The AIM-traded firm said the facility could be drawn down at any point before 16 January, with a 12-month interest-free period following drawdown, and an interest rate of 4.75% over Metro Bank's base rate per annum on the drawn down amount thereafter.
It said the funds would be repayable from 12 months after drawdown in equal monthly instalments for the remaining five years.
There would be no penalty for making early repayment of all or part of the facility, the board said.
Additionally, the company said it had agreed a new invoice financing facility with Metro Bank, and a further £1.5m was now available under the facility in addition to the CBILS loan.
As at 31 October, the firm said it had drawn down about £0.33m on its existing invoice financing debt facility, which would be replaced by the Metro Bank facility in February.
"We are pleased with these new funding arrangements which are testament to much hard work by our team over recent years," said chief executive officer Mike Brennan.
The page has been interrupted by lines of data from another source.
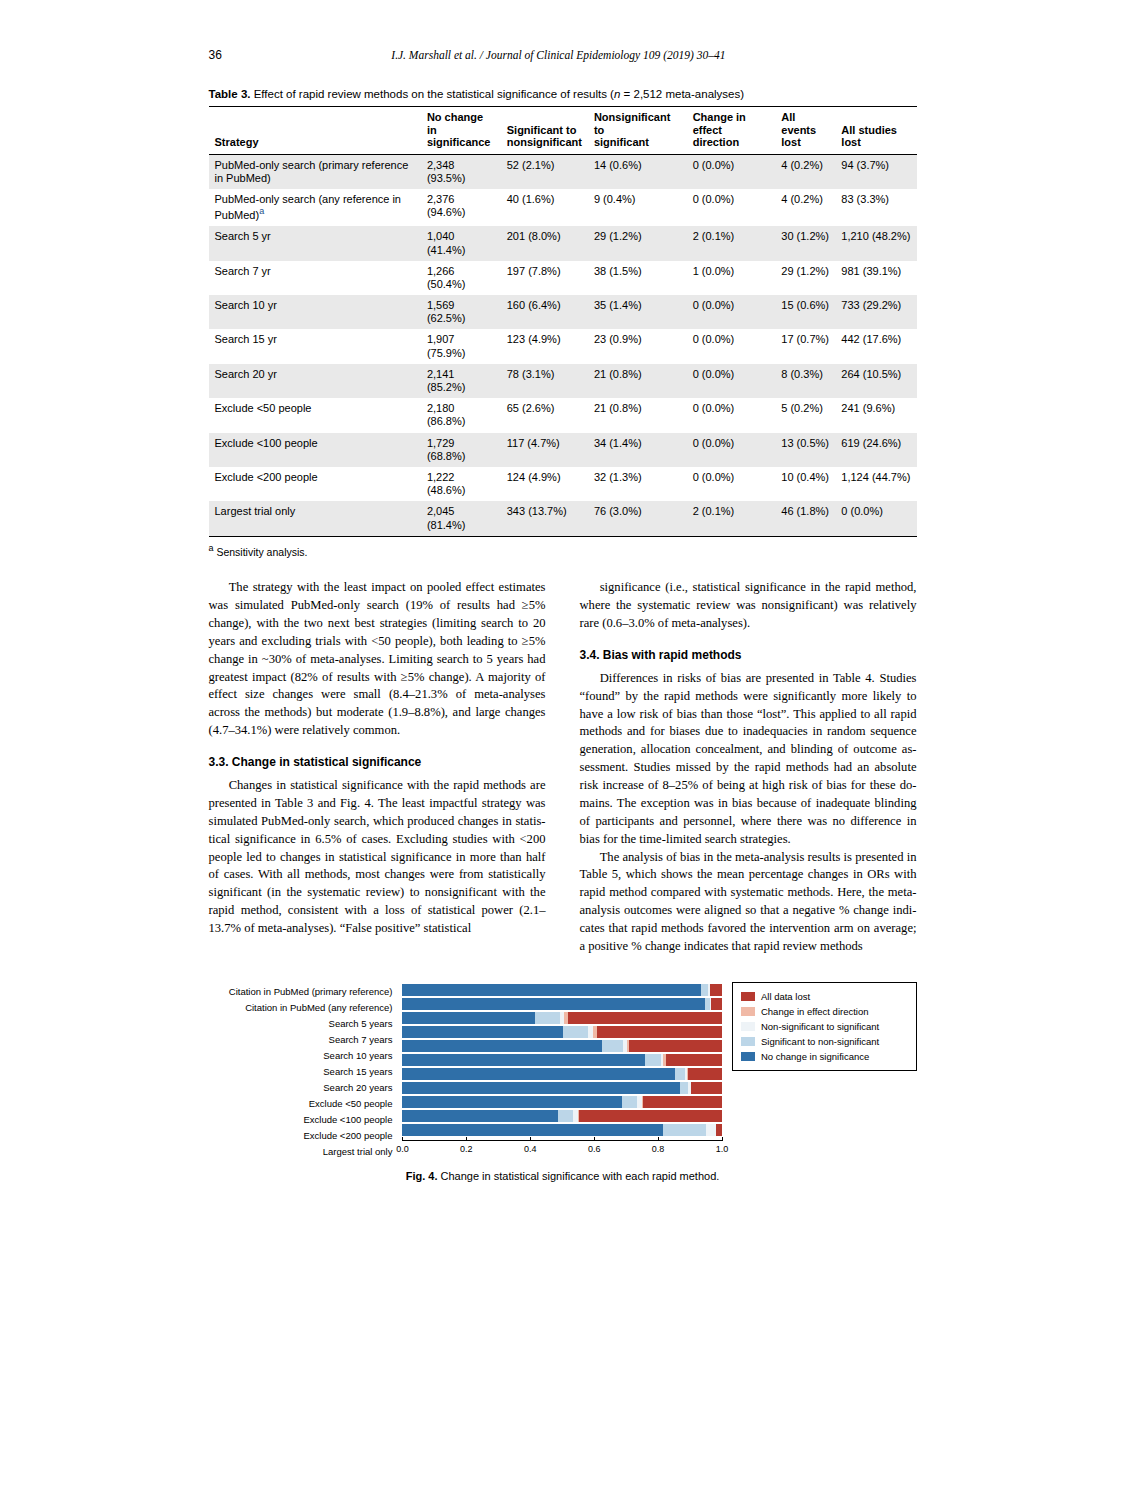36
I.J. Marshall et al. / Journal of Clinical Epidemiology 109 (2019) 30–41
Table 3. Effect of rapid review methods on the statistical significance of results (n = 2,512 meta-analyses)
| Strategy | No change in significance | Significant to nonsignificant | Nonsignificant to significant | Change in effect direction | All events lost | All studies lost |
| --- | --- | --- | --- | --- | --- | --- |
| PubMed-only search (primary reference in PubMed) | 2,348 (93.5%) | 52 (2.1%) | 14 (0.6%) | 0 (0.0%) | 4 (0.2%) | 94 (3.7%) |
| PubMed-only search (any reference in PubMed) a | 2,376 (94.6%) | 40 (1.6%) | 9 (0.4%) | 0 (0.0%) | 4 (0.2%) | 83 (3.3%) |
| Search 5 yr | 1,040 (41.4%) | 201 (8.0%) | 29 (1.2%) | 2 (0.1%) | 30 (1.2%) | 1,210 (48.2%) |
| Search 7 yr | 1,266 (50.4%) | 197 (7.8%) | 38 (1.5%) | 1 (0.0%) | 29 (1.2%) | 981 (39.1%) |
| Search 10 yr | 1,569 (62.5%) | 160 (6.4%) | 35 (1.4%) | 0 (0.0%) | 15 (0.6%) | 733 (29.2%) |
| Search 15 yr | 1,907 (75.9%) | 123 (4.9%) | 23 (0.9%) | 0 (0.0%) | 17 (0.7%) | 442 (17.6%) |
| Search 20 yr | 2,141 (85.2%) | 78 (3.1%) | 21 (0.8%) | 0 (0.0%) | 8 (0.3%) | 264 (10.5%) |
| Exclude <50 people | 2,180 (86.8%) | 65 (2.6%) | 21 (0.8%) | 0 (0.0%) | 5 (0.2%) | 241 (9.6%) |
| Exclude <100 people | 1,729 (68.8%) | 117 (4.7%) | 34 (1.4%) | 0 (0.0%) | 13 (0.5%) | 619 (24.6%) |
| Exclude <200 people | 1,222 (48.6%) | 124 (4.9%) | 32 (1.3%) | 0 (0.0%) | 10 (0.4%) | 1,124 (44.7%) |
| Largest trial only | 2,045 (81.4%) | 343 (13.7%) | 76 (3.0%) | 2 (0.1%) | 46 (1.8%) | 0 (0.0%) |
a Sensitivity analysis.
The strategy with the least impact on pooled effect estimates was simulated PubMed-only search (19% of results had ≥5% change), with the two next best strategies (limiting search to 20 years and excluding trials with <50 people), both leading to ≥5% change in ~30% of meta-analyses. Limiting search to 5 years had greatest impact (82% of results with ≥5% change). A majority of effect size changes were small (8.4–21.3% of meta-analyses across the methods) but moderate (1.9–8.8%), and large changes (4.7–34.1%) were relatively common.
3.3. Change in statistical significance
Changes in statistical significance with the rapid methods are presented in Table 3 and Fig. 4. The least impactful strategy was simulated PubMed-only search, which produced changes in statistical significance in 6.5% of cases. Excluding studies with <200 people led to changes in statistical significance in more than half of cases. With all methods, most changes were from statistically significant (in the systematic review) to nonsignificant with the rapid method, consistent with a loss of statistical power (2.1–13.7% of meta-analyses). “False positive” statistical
significance (i.e., statistical significance in the rapid method, where the systematic review was nonsignificant) was relatively rare (0.6–3.0% of meta-analyses).
3.4. Bias with rapid methods
Differences in risks of bias are presented in Table 4. Studies “found” by the rapid methods were significantly more likely to have a low risk of bias than those “lost”. This applied to all rapid methods and for biases due to inadequacies in random sequence generation, allocation concealment, and blinding of outcome assessment. Studies missed by the rapid methods had an absolute risk increase of 8–25% of being at high risk of bias for these domains. The exception was in bias because of inadequate blinding of participants and personnel, where there was no difference in bias for the time-limited search strategies.
The analysis of bias in the meta-analysis results is presented in Table 5, which shows the mean percentage changes in ORs with rapid method compared with systematic methods. Here, the meta-analysis outcomes were aligned so that a negative % change indicates that rapid methods favored the intervention arm on average; a positive % change indicates that rapid review methods
Citation in PubMed (primary reference)
Citation in PubMed (any reference)
Search 5 years
Search 7 years
Search 10 years
Search 15 years
Search 20 years
Exclude <50 people
Exclude <100 people
Exclude <200 people
Largest trial only
0.0 0.2 0.4 0.6 0.8 1.0
All data lost
Change in effect direction
Non-significant to significant
Significant to non-significant
No change in significance
Fig. 4. Change in statistical significance with each rapid method.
"The new invoice discounting facility will greatly improve liquidity and help fuel further growth."
Brennan said that in addition, with around one in 10 applicants in Norman Broadbent's sector being approved for CBILS, its securing of the loan "says much" about the increasing strength of its business.
"These new funding arrangements are particularly important as we seek growth opportunities by way of merger and acquisition activity, strategic 'tuck-ins' with smaller businesses or teams, and organic growth."
At 1048 GMT, shares in Norman Broadbent were up 22.5% at 4.9p.